First, we need a tropical wave. This is basically like a ripple in the air pressure. These commonly come off of the coast of Africa. Thunderstorms form along a tropical wave.
Next, we need hot water temperatures. During the month of August and September, the Atlantic and the Caribbean are like a bathtub. Some of the hottest water in the world can be found here. This is fuel for any hurricane.
Along that tropical wave and over the hot water, thunderstorm development often happens. And as long as we have low wind shear, these thunderstorms can become a tropical system. Low wind shear means that the winds are calm all throughout the atmosphere around the thunderstorms. Under the right conditions, a cluster of storms will turn into a hurricane.
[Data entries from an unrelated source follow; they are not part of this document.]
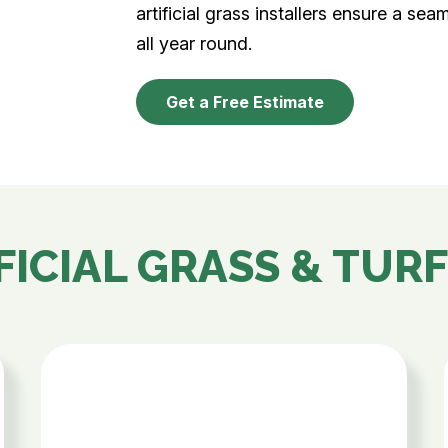
artificial grass installers ensure a sea
all year round.
Get a Free Estimate
FICIAL GRASS & TURF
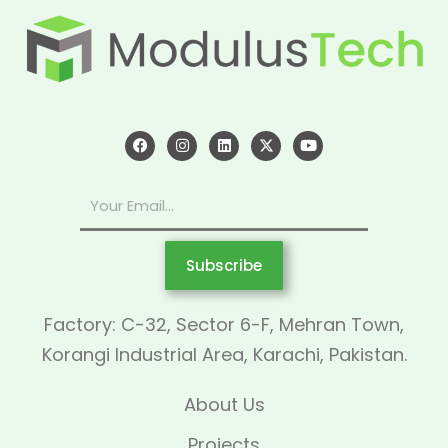
Subscribe
Factory: C-32, Sector 6-F, Mehran Town,
Korangi Industrial Area, Karachi, Pakistan.
About Us
Projects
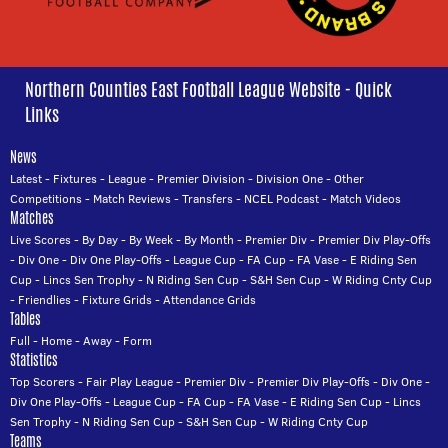
Northern Counties East Football League Website - Quick
Links
News
Latest
-
Fixtures
-
League
-
Premier Division
-
Division One
-
Other
Competitions
-
Match Reviews
-
Transfers
-
NCEL Podcast
-
Match Videos
Matches
Live Scores
-
By Day
-
By Week
-
By Month
-
Premier Div
-
Premier Div Play-Offs
-
Div One
-
Div One Play-Offs
-
League Cup
-
FA Cup
-
FA Vase
-
E Riding Sen
Cup
-
Lincs Sen Trophy
-
N Riding Sen Cup
-
S&H Sen Cup
-
W Riding Cnty Cup
-
Friendlies
-
Fixture Grids
-
Attendance Grids
Tables
Full
-
Home
-
Away
-
Form
Statistics
Top Scorers
-
Fair Play League
-
Premier Div
-
Premier Div Play-Offs
-
Div One
-
Div One Play-Offs
-
League Cup
-
FA Cup
-
FA Vase
-
E Riding Sen Cup
-
Lincs
Sen Trophy
-
N Riding Sen Cup
-
S&H Sen Cup
-
W Riding Cnty Cup
Teams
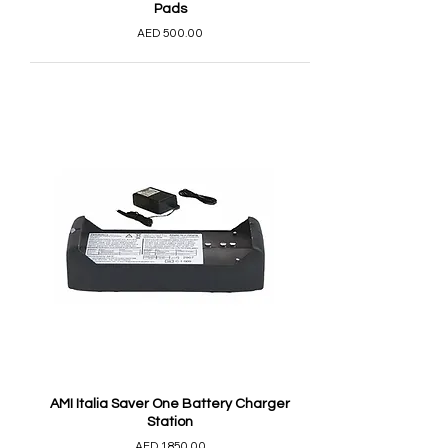
Pads
AED 500.00
AMI Italia Saver One Battery Charger
Station
AED 1,850.00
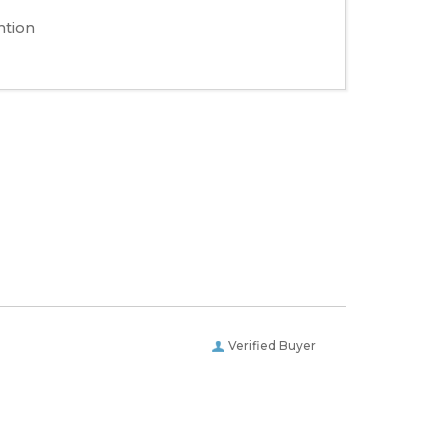
ntion
Verified Buyer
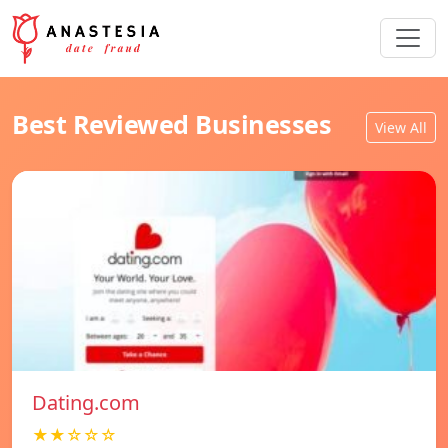
Best Reviewed Businesses
View All
Dating.com
★★☆☆☆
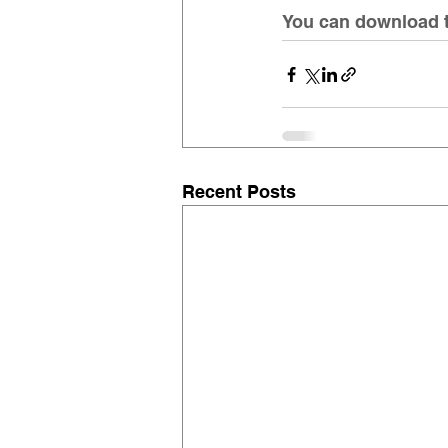
You can download th
Recent Posts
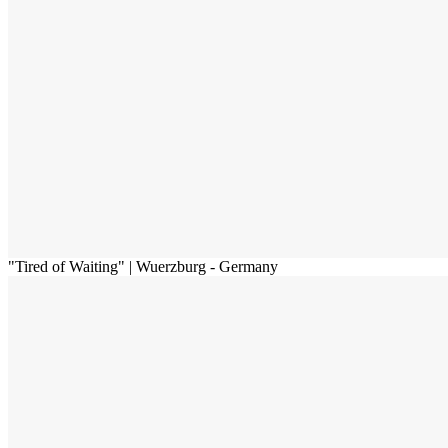
"Tired of Waiting" | Wuerzburg - Germany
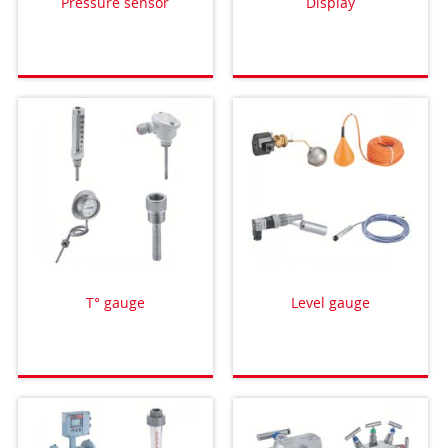
Pressure sensor
Display
T° gauge
Level gauge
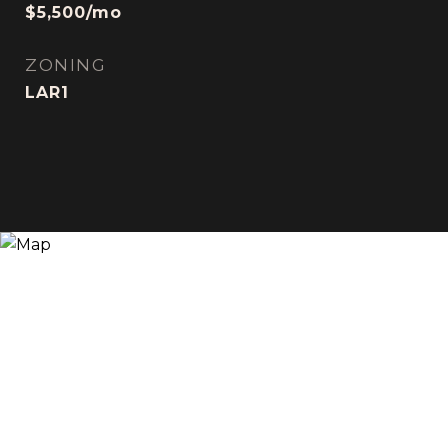
$5,500/mo
ZONING
LAR1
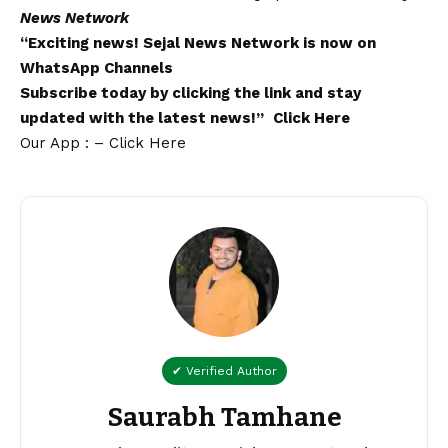
News Network
“Exciting
news
!
Sejal News Network
is now on
WhatsApp
Channels
Subscribe today by clicking the link and stay
updated with the latest news!”
Click Here
Our App : – Click Here
✔ Verified Author
Saurabh Tamhane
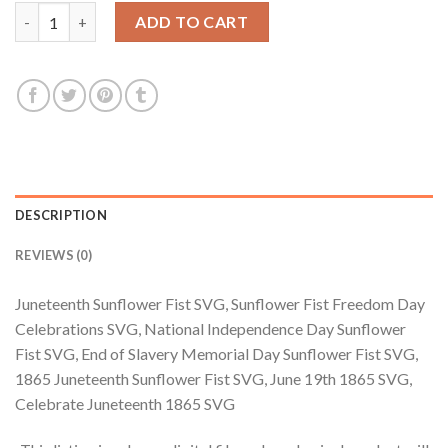
$3.99.
$2.99.
Juneteenth Sunflower Fist SVG, Sunflower Fist Freedom Day Ce
ADD TO CART
DESCRIPTION
REVIEWS (0)
Juneteenth Sunflower Fist SVG, Sunflower Fist Freedom Day
Celebrations SVG, National Independence Day Sunflower
Fist SVG, End of Slavery Memorial Day Sunflower Fist SVG,
1865 Juneteenth Sunflower Fist SVG, June 19th 1865 SVG,
Celebrate Juneteenth 1865 SVG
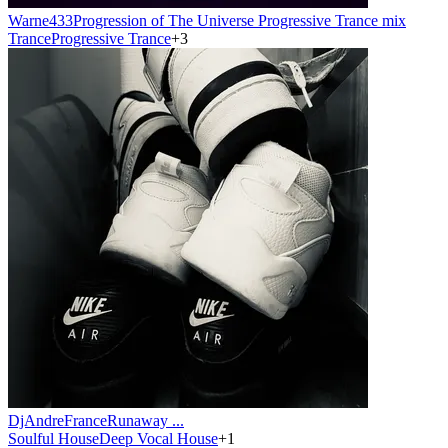
Warne433
Progression of The Universe Progressive Trance mix
Trance
Progressive Trance
+
3
DjAndreFrance
Runaway ...
Soulful House
Deep Vocal House
+
1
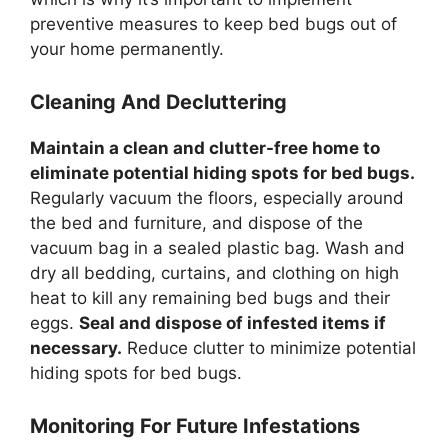
preventive measures to keep bed bugs out of
your home permanently.
Cleaning And Decluttering
Maintain a clean and clutter-free home to
eliminate potential hiding spots for bed bugs.
Regularly vacuum the floors, especially around
the bed and furniture, and dispose of the
vacuum bag in a sealed plastic bag. Wash and
dry all bedding, curtains, and clothing on high
heat to kill any remaining bed bugs and their
eggs.
Seal and dispose of infested items if
necessary.
Reduce clutter to minimize potential
hiding spots for bed bugs.
Monitoring For Future Infestations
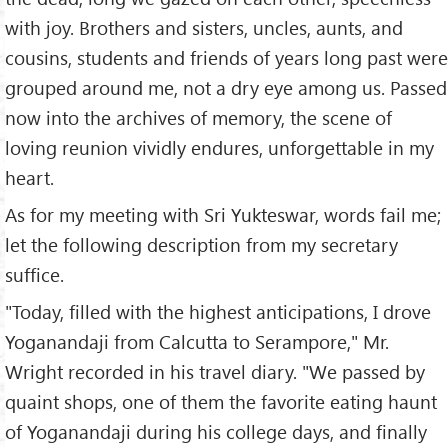
with joy. Brothers and sisters, uncles, aunts, and
cousins, students and friends of years long past were
grouped around me, not a dry eye among us. Passed
now into the archives of memory, the scene of
loving reunion vividly endures, unforgettable in my
heart.
As for my meeting with Sri Yukteswar, words fail me;
let the following description from my secretary
suffice.
"Today, filled with the highest anticipations, I drove
Yoganandaji from Calcutta to Serampore," Mr.
Wright recorded in his travel diary. "We passed by
quaint shops, one of them the favorite eating haunt
of Yoganandaji during his college days, and finally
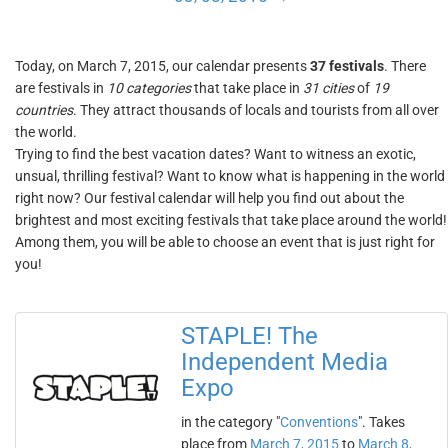
Today, on March 7, 2015, our calendar presents
37 festivals
. There
are festivals in
10 categories
that take place in
31 cities
of
19
countries
. They attract thousands of locals and tourists from all over
the world.
Trying to find the best vacation dates? Want to witness an exotic,
unsual, thrilling festival? Want to know what is happening in the world
right now? Our festival calendar will help you find out about the
brightest and most exciting festivals that take place around the world!
Among them, you will be able to choose an event that is just right for
you!
STAPLE! The
Independent Media
Expo
in the category "
Conventions
". Takes
place from
March 7, 2015
to
March 8,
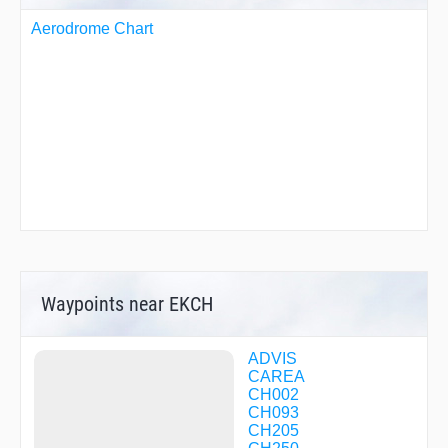
Aerodrome Chart
Waypoints near EKCH
ADVIS
CAREA
CH002
CH093
CH205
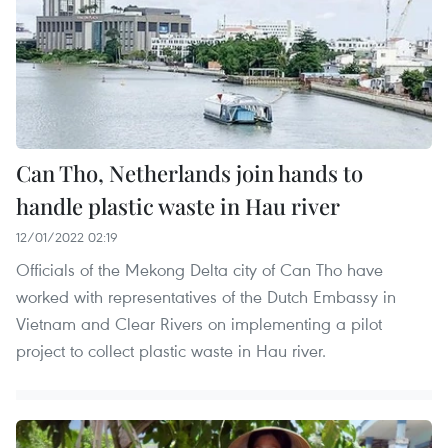
Can Tho, Netherlands join hands to
handle plastic waste in Hau river
12/01/2022 02:19
Officials of the Mekong Delta city of Can Tho have
worked with representatives of the Dutch Embassy in
Vietnam and Clear Rivers on implementing a pilot
project to collect plastic waste in Hau river.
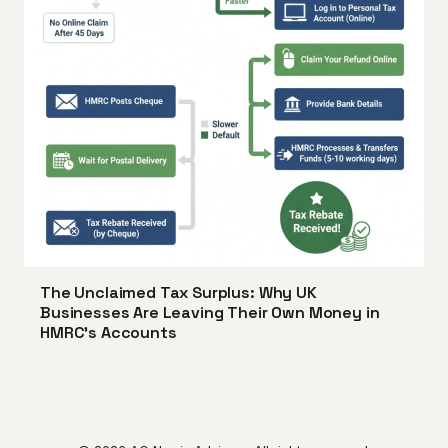
The Unclaimed Tax Surplus: Why UK
Businesses Are Leaving Their Own Money in
HMRC's Accounts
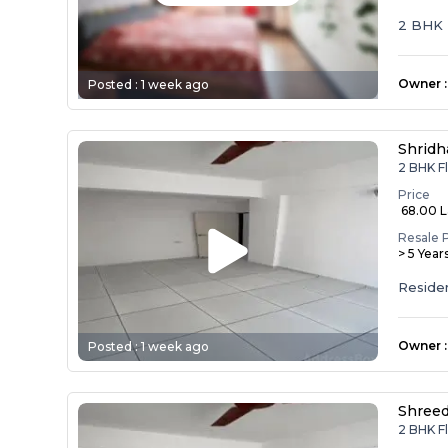
2 BHK
Owner
:
Posted :
1 week ago
Shridh
2 BHK Fl
Price
₹ 68.00 
Resale 
> 5 Year
Reside
Owner
:
Posted :
1 week ago
Shreed
2 BHK Fl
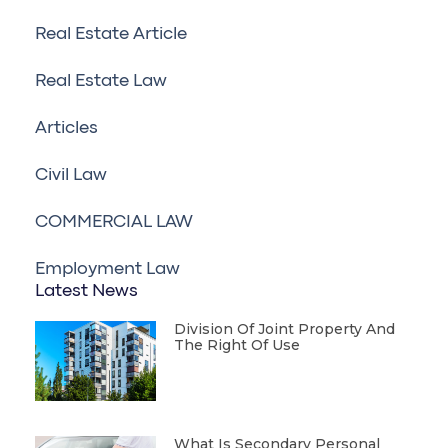
Real Estate Article
Real Estate Law
Articles
Civil Law
COMMERCIAL LAW
Employment Law
Latest News
Division Of Joint Property And
The Right Of Use
What Is Secondary Personal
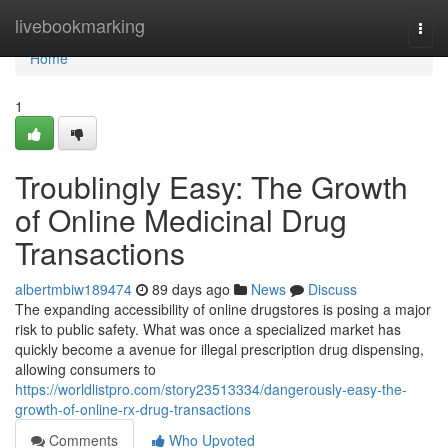
Home
livebookmarking
Togg
navi
Home
1
Troublingly Easy: The Growth
of Online Medicinal Drug
Transactions
albertmbiw189474
89 days ago
News
Discuss
The expanding accessibility of online drugstores is posing a major
risk to public safety. What was once a specialized market has
quickly become a avenue for illegal prescription drug dispensing,
allowing consumers to
https://worldlistpro.com/story23513334/dangerously-easy-the-
growth-of-online-rx-drug-transactions
Comments
Who Upvoted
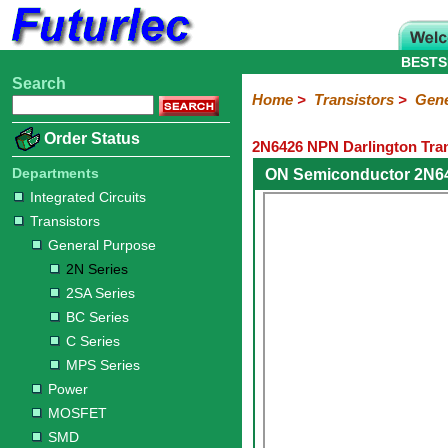
BESTS
Search
Home
Electronic
Hardware
Microcontroller
Books
Electronic
Home
>
Transistors
>
Gene
Components
Boards
Kits
Order Status
2N6426 NPN Darlington Tran
Integrated
Transistors
Diodes
Resistors
Capacitors
LED's
Potentiometers
Switches
Relays
Heatsinks
Sockets
Connectors
Others
Circuits
/
Departments
ON Semiconductor 2N64
General
Power
MOSFET
SMD
LCD's
Integrated Circuits
Purpose
Transistors
2N
2SA
BC
C
MPS
General Purpose
Series
Series
Series
Series
Series
2N Series
2SA Series
BC Series
C Series
MPS Series
Power
MOSFET
SMD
We rate hurricanes by their wind speed.
Category 1: Minimal damage with wind speeds of 74 to 95 mph.
Category 2: Extensive damage with wind speeds of 96 to 110 mph.
Category 3: Devastating damage with wind speeds of 111 to 129 mph.
Category 4: Catastrophic damage with winds of 130 to 156 mph.
Category 5: Catastrophic damage. Unrecognizable coastlines. Wind speeds of 157 mph and higher.
But it isn’t just the wind that does damage. The storm surge is the deadliest aspect of any hurricane. We hear this term a lot. But what does it mean?
It’s where the hurricane’s powerful wind and energy force water in dangerous amounts onto land past what’s considered normal. The stronger the hurricane, the higher the surge can be. Nearly 90% of deaths from a hurricane come from rising water. We often think of the wind as the biggest threat of a hurricane when the rising water is even more dangerous.
Even after the hurricane coverage leaves the news cycle. A coastline can be changed forever.
The average cost of a hurricane is $2.5 billion.